As development increased in the Greater Lowell area, parking lots and other impervious surfaces increased as well. These impervious surfaces impact rivers through:

  • Increased pollutants from stormwater runoff (oil, grease, brake fluid, animal waste, road salt);
  • Thermal stress (heat from impervious surfaces);
  • Reduction in water quantity; and
  • Flashiness (i.e., changes in river flow speed), leading to bank erosion.

The increase in impervious surfaces has also led to flooding, a key concern of many residents living along the Merrimack River, Concord River and Shawsheen River. When it rains or snows, the water has no place to go but into the storm drains and eventually into the Merrimack River and its tributaries.

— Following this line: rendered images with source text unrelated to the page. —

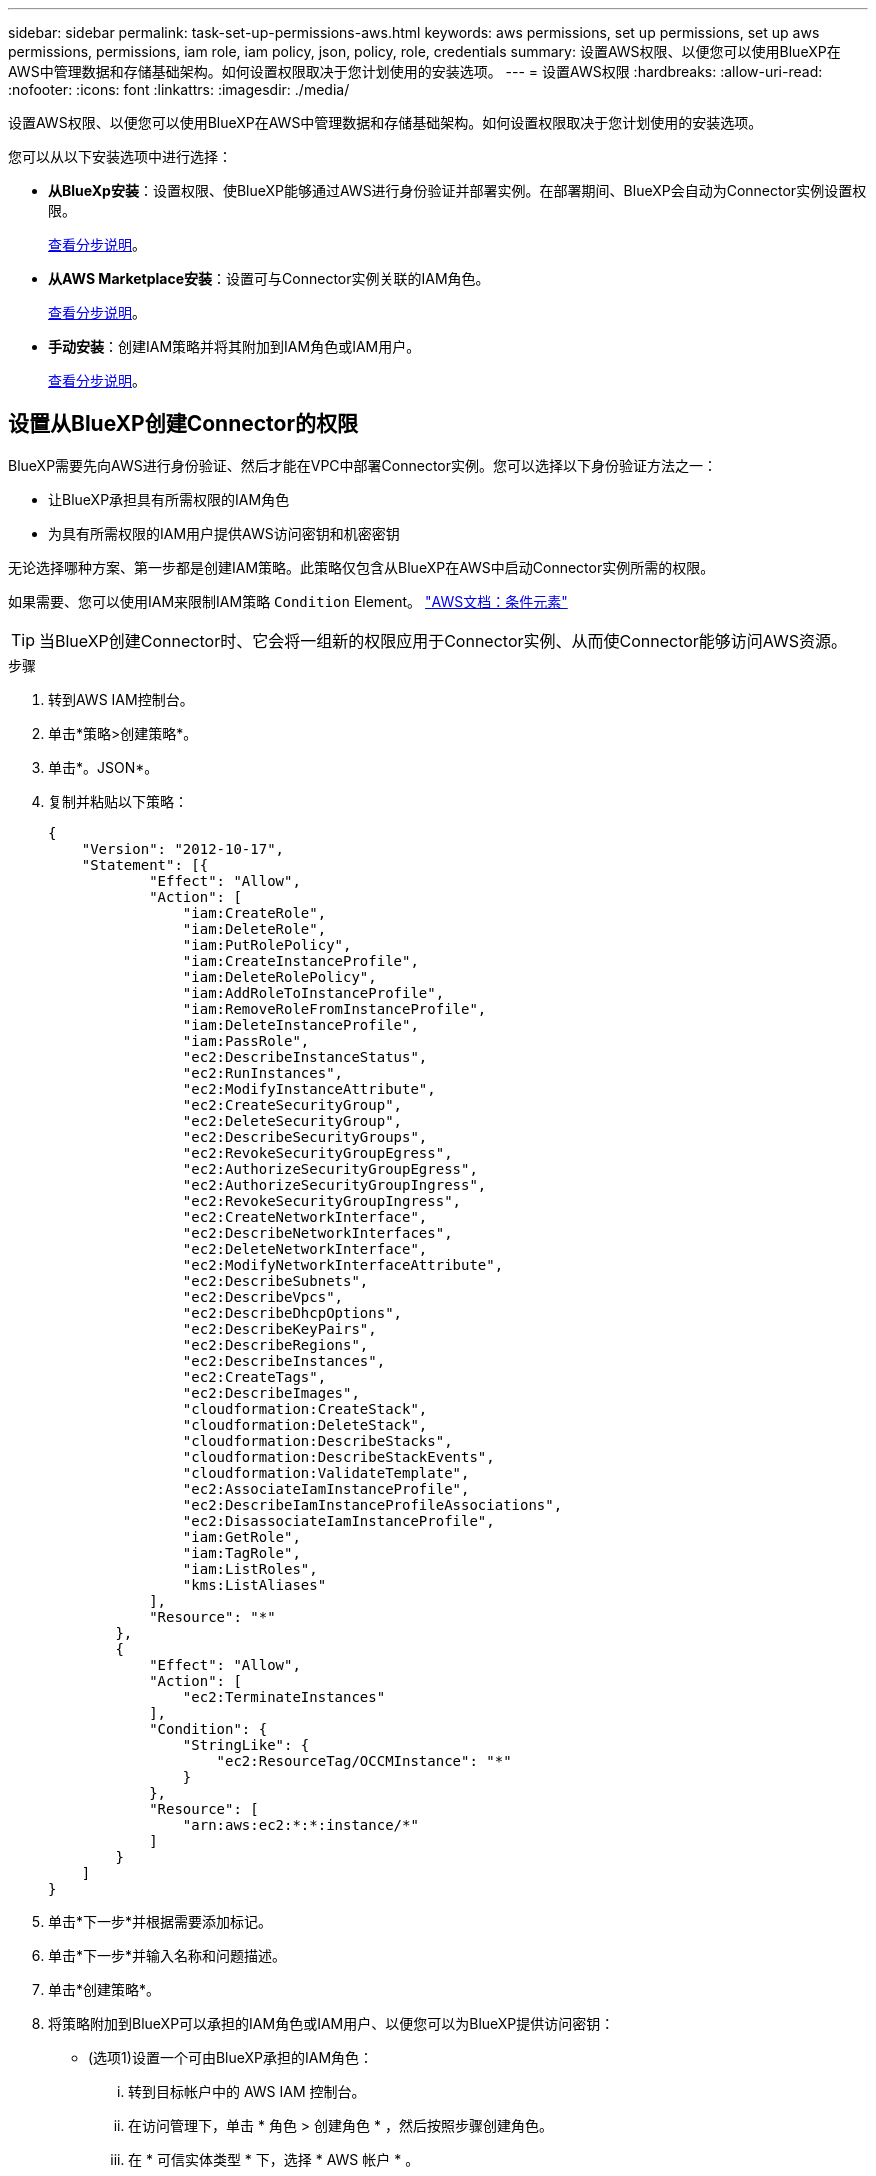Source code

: ---
sidebar: sidebar 
permalink: task-set-up-permissions-aws.html 
keywords: aws permissions, set up permissions, set up aws permissions, permissions, iam role, iam policy, json, policy, role, credentials 
summary: 设置AWS权限、以便您可以使用BlueXP在AWS中管理数据和存储基础架构。如何设置权限取决于您计划使用的安装选项。 
---
= 设置AWS权限
:hardbreaks:
:allow-uri-read: 
:nofooter: 
:icons: font
:linkattrs: 
:imagesdir: ./media/


[role="lead"]
设置AWS权限、以便您可以使用BlueXP在AWS中管理数据和存储基础架构。如何设置权限取决于您计划使用的安装选项。

您可以从以下安装选项中进行选择：

* *从BlueXp安装*：设置权限、使BlueXP能够通过AWS进行身份验证并部署实例。在部署期间、BlueXP会自动为Connector实例设置权限。
+
<<设置从BlueXP创建Connector的权限,查看分步说明>>。

* *从AWS Marketplace安装*：设置可与Connector实例关联的IAM角色。
+
<<在从AWS Marketplace部署时设置Connector的权限,查看分步说明>>。

* *手动安装*：创建IAM策略并将其附加到IAM角色或IAM用户。
+
<<设置手动安装后要分配的权限,查看分步说明>>。





== 设置从BlueXP创建Connector的权限

BlueXP需要先向AWS进行身份验证、然后才能在VPC中部署Connector实例。您可以选择以下身份验证方法之一：

* 让BlueXP承担具有所需权限的IAM角色
* 为具有所需权限的IAM用户提供AWS访问密钥和机密密钥


无论选择哪种方案、第一步都是创建IAM策略。此策略仅包含从BlueXP在AWS中启动Connector实例所需的权限。

如果需要、您可以使用IAM来限制IAM策略 `Condition` Element。 https://docs.aws.amazon.com/IAM/latest/UserGuide/reference_policies_elements_condition.html["AWS文档：条件元素"^]


TIP: 当BlueXP创建Connector时、它会将一组新的权限应用于Connector实例、从而使Connector能够访问AWS资源。

.步骤
. 转到AWS IAM控制台。
. 单击*策略>创建策略*。
. 单击*。JSON*。
. 复制并粘贴以下策略：
+
[source, json]
----
{
    "Version": "2012-10-17",
    "Statement": [{
            "Effect": "Allow",
            "Action": [
                "iam:CreateRole",
                "iam:DeleteRole",
                "iam:PutRolePolicy",
                "iam:CreateInstanceProfile",
                "iam:DeleteRolePolicy",
                "iam:AddRoleToInstanceProfile",
                "iam:RemoveRoleFromInstanceProfile",
                "iam:DeleteInstanceProfile",
                "iam:PassRole",
                "ec2:DescribeInstanceStatus",
                "ec2:RunInstances",
                "ec2:ModifyInstanceAttribute",
                "ec2:CreateSecurityGroup",
                "ec2:DeleteSecurityGroup",
                "ec2:DescribeSecurityGroups",
                "ec2:RevokeSecurityGroupEgress",
                "ec2:AuthorizeSecurityGroupEgress",
                "ec2:AuthorizeSecurityGroupIngress",
                "ec2:RevokeSecurityGroupIngress",
                "ec2:CreateNetworkInterface",
                "ec2:DescribeNetworkInterfaces",
                "ec2:DeleteNetworkInterface",
                "ec2:ModifyNetworkInterfaceAttribute",
                "ec2:DescribeSubnets",
                "ec2:DescribeVpcs",
                "ec2:DescribeDhcpOptions",
                "ec2:DescribeKeyPairs",
                "ec2:DescribeRegions",
                "ec2:DescribeInstances",
                "ec2:CreateTags",
                "ec2:DescribeImages",
                "cloudformation:CreateStack",
                "cloudformation:DeleteStack",
                "cloudformation:DescribeStacks",
                "cloudformation:DescribeStackEvents",
                "cloudformation:ValidateTemplate",
                "ec2:AssociateIamInstanceProfile",
                "ec2:DescribeIamInstanceProfileAssociations",
                "ec2:DisassociateIamInstanceProfile",
                "iam:GetRole",
                "iam:TagRole",
                "iam:ListRoles",
                "kms:ListAliases"
            ],
            "Resource": "*"
        },
        {
            "Effect": "Allow",
            "Action": [
                "ec2:TerminateInstances"
            ],
            "Condition": {
                "StringLike": {
                    "ec2:ResourceTag/OCCMInstance": "*"
                }
            },
            "Resource": [
                "arn:aws:ec2:*:*:instance/*"
            ]
        }
    ]
}
----
. 单击*下一步*并根据需要添加标记。
. 单击*下一步*并输入名称和问题描述。
. 单击*创建策略*。
. 将策略附加到BlueXP可以承担的IAM角色或IAM用户、以便您可以为BlueXP提供访问密钥：
+
** (选项1)设置一个可由BlueXP承担的IAM角色：
+
... 转到目标帐户中的 AWS IAM 控制台。
... 在访问管理下，单击 * 角色 > 创建角色 * ，然后按照步骤创建角色。
... 在 * 可信实体类型 * 下，选择 * AWS 帐户 * 。
... 选择*其他AWS帐户*、然后输入BlueXP SaaS帐户的ID：952013314444
... 选择在上一节中创建的策略。
... 创建角色后、复制角色ARN、以便您可以在创建Connector时将其粘贴到BlueXP中。


** (选项2)为IAM用户设置权限、以便为BlueXP提供访问密钥：
+
... 在AWS IAM控制台中、单击*用户*、然后选择用户名。
... 单击*添加权限>直接附加现有策略*。
... 选择创建的策略。
... 单击*下一步*、然后单击*添加权限*。
... 确保您具有IAM用户的访问密钥和机密密钥。






.结果
现在、您应该拥有具有所需权限的IAM角色、或者拥有所需权限的IAM用户。从BlueXP创建Connector时、您可以提供有关角色或访问密钥的信息。



== 在从AWS Marketplace部署时设置Connector的权限

在AWS中创建IAM策略并将其附加到IAM角色。从AWS Marketplace创建Connector时、系统将提示您选择此IAM角色。

.步骤
. 从IAM控制台中、创建策略：
+
.. 单击*策略>创建策略*。
.. 选择*。JSON*、然后复制并粘贴的内容 link:reference-permissions-aws.html["Connector的IAM策略"]。
.. 完成其余步骤以创建策略。
+
根据您计划使用的BlueXP服务、您可能需要创建第二个策略。

+
对于标准区域、权限会分布在两个策略中。由于AWS中受管策略的字符大小上限、因此需要使用两个策略。



. 返回IAM控制台、创建IAM角色：
+
.. 单击*角色>创建角色*。
.. 选择* AWS服务> EC2*。
.. 通过附加上一步创建的策略来添加权限。
.. 完成其余步骤以创建角色。




.结果
现在、您有一个IAM角色、可以在从AWS Marketplace部署期间与EC2实例关联。



== 设置手动安装后要分配的权限

如果您在AWS的自有Linux主机上手动安装Connector软件、则可以通过以下方式提供权限：

* 选项1：创建IAM策略并将这些策略附加到可以与EC2实例关联的IAM角色。
* 选项2：为BlueXP提供具有所需权限的IAM用户的AWS访问密钥。


[role="tabbed-block"]
====
.IAM角色
--
.步骤
. 从IAM控制台中、创建策略：
+
.. 单击*策略>创建策略*。
.. 选择*。JSON*、然后复制并粘贴的内容 link:reference-permissions-aws.html["Connector的IAM策略"]。
.. 完成其余步骤以创建策略。
+
根据您计划使用的BlueXP服务、您可能需要创建第二个策略。

+
对于标准区域、权限会分布在两个策略中。由于AWS中受管策略的字符大小上限、因此需要使用两个策略。 link:reference-permissions-aws.html["详细了解Connector的IAM策略"]。



. 返回IAM控制台、创建IAM角色：
+
.. 单击*角色>创建角色*。
.. 选择* AWS服务> EC2*。
.. 通过附加上一步创建的策略来添加权限。
.. 完成其余步骤以创建角色。




.结果
现在、您可以在安装Connector后将IAM角色与EC2实例关联。 link:task-provide-permissions-aws.html["了解如何为BlueXP提供这些权限"]。

--
.AWS访问密钥
--
.步骤
. 从IAM控制台中、创建策略：
+
.. 单击*策略>创建策略*。
.. 选择*。JSON*、然后复制并粘贴的内容 link:reference-permissions-aws.html["Connector的IAM策略"]。
.. 完成其余步骤以创建策略。
+
根据您计划使用的BlueXP服务、您可能需要创建第二个策略。

+
对于标准区域、权限会分布在两个策略中。由于AWS中受管策略的字符大小上限、因此需要使用两个策略。 link:reference-permissions-aws.html["详细了解Connector的IAM策略"]。



. 将策略附加到IAM用户。
+
** https://docs.aws.amazon.com/IAM/latest/UserGuide/id_roles_create.html["AWS 文档：创建 IAM 角色"^]
** https://docs.aws.amazon.com/IAM/latest/UserGuide/access_policies_manage-attach-detach.html["AWS 文档：添加和删除 IAM 策略"^]


. 确保用户具有可在安装Connector后添加到BlueXP的访问密钥。


.结果
您现在拥有一个IAM用户、该用户具有所需权限、并具有一个可提供给BlueXP的访问密钥。 link:task-provide-permissions-aws.html["了解如何为BlueXP提供这些权限"]。

--
====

As the percentage of impervious surfaces increases, water quality and wildlife diversity and abundance suffer. The latest research shows that both water quality and ecology are degraded when impervious cover is above 5% to 7% (Schiff and Benoit, 2007). The most important areas to protect are the lands bordering the river, or river buffers. Once degraded, river water quality and its ecology are difficult to restore. This is why it is much cheaper to maintain clean water through land protection than with water treatment. Research indicates that for every dollar spent on land protection, $27 are saved on water treatment costs (Ernst et al., 2004).

Forested Area

Water quality within the Greater Lowell region also depends on impacts upstream. Specifically, the forests in New Hampshire help clean the Merrimack River water by absorbing nutrient and sediment runoff before it can reach the river. The runoff also infiltrates the forest soil, cooling the water before it reaches the river. The U.S. Forest Service considers the Merrimack River to be the most threatened in the country for loss of private forested lands (USFS, 2009). Due to this threat, the watershed is considered to be the fourth most threatened in the country for impacts to water quality.

Climate Change

Climate change is projected to increase the frequency of flooding in New England’s rivers. Increased rainfall will lead to increased runoff, and incidents of both flooding and erosion (NOAA, 2011). An additional 32% to 24% increase in total runoff is projected for the U.S. Atlantic Coast by 2100 due to climate change impacts.